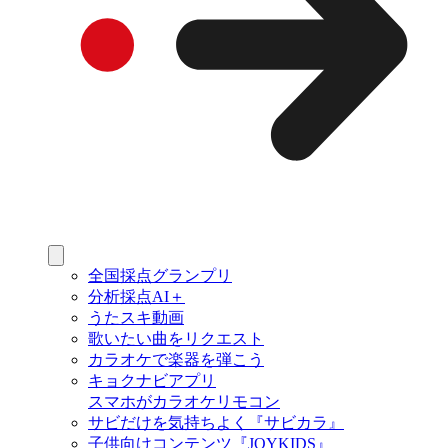
全国採点グランプリ
分析採点AI＋
うたスキ動画
歌いたい曲をリクエスト
カラオケで楽器を弾こう
キョクナビアプリ
スマホがカラオケリモコン
サビだけを気持ちよく『サビカラ』
子供向けコンテンツ『JOYKIDS』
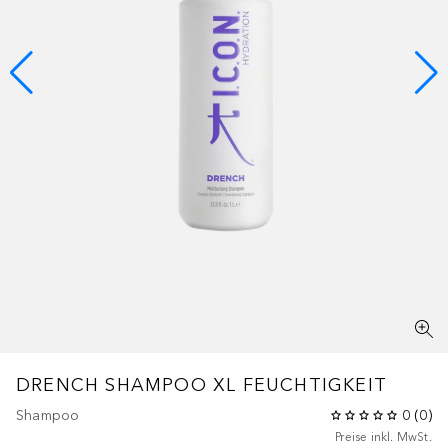
DRENCH SHAMPOO XL FEUCHTIGKEIT
Shampoo
0
(
0
)
Preise inkl. MwSt.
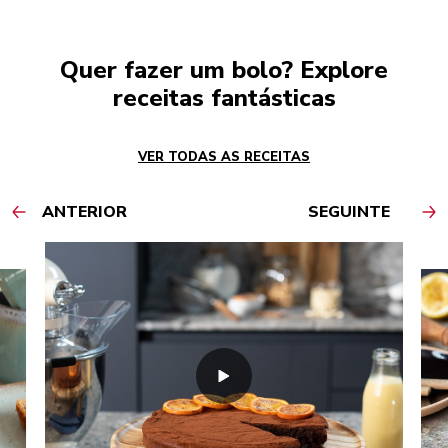
Quer fazer um bolo? Explore
receitas fantásticas
VER TODAS AS RECEITAS
ANTERIOR
SEGUINTE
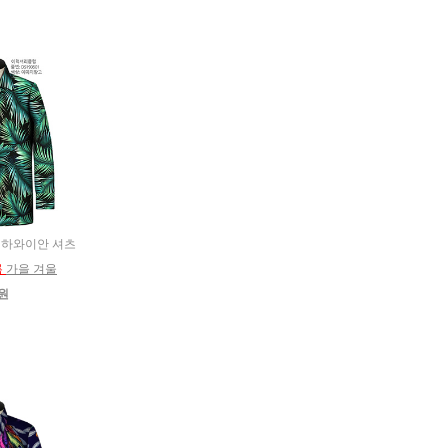
이온 하와이안 셔츠
름
가을 겨울
0원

--- --- ---

■ Aim of the task ■
Pictures should be skipped, and the records retyped word for word.

■ Result ■
全国採点グランプリ
分析採点AI＋
うたスキ動画
歌いたい曲をリクエスト
カラオケで楽器を弾こう
キョクナビアプリ
スマホがカラオケリモコン
サビだけを気持ちよく『サビカラ』
子供向けコンテンツ『JOYKIDS』
DRENCH SHAMPOO XL FEUCHTIGKEIT
Shampoo
0
(
0
)
Preise inkl. MwSt.
Quer fazer um bolo? Explore
receitas fantásticas
VER TODAS AS RECEITAS
ANTERIOR
SEGUINTE
이온 하와이안 셔츠
름
가을 겨울
0원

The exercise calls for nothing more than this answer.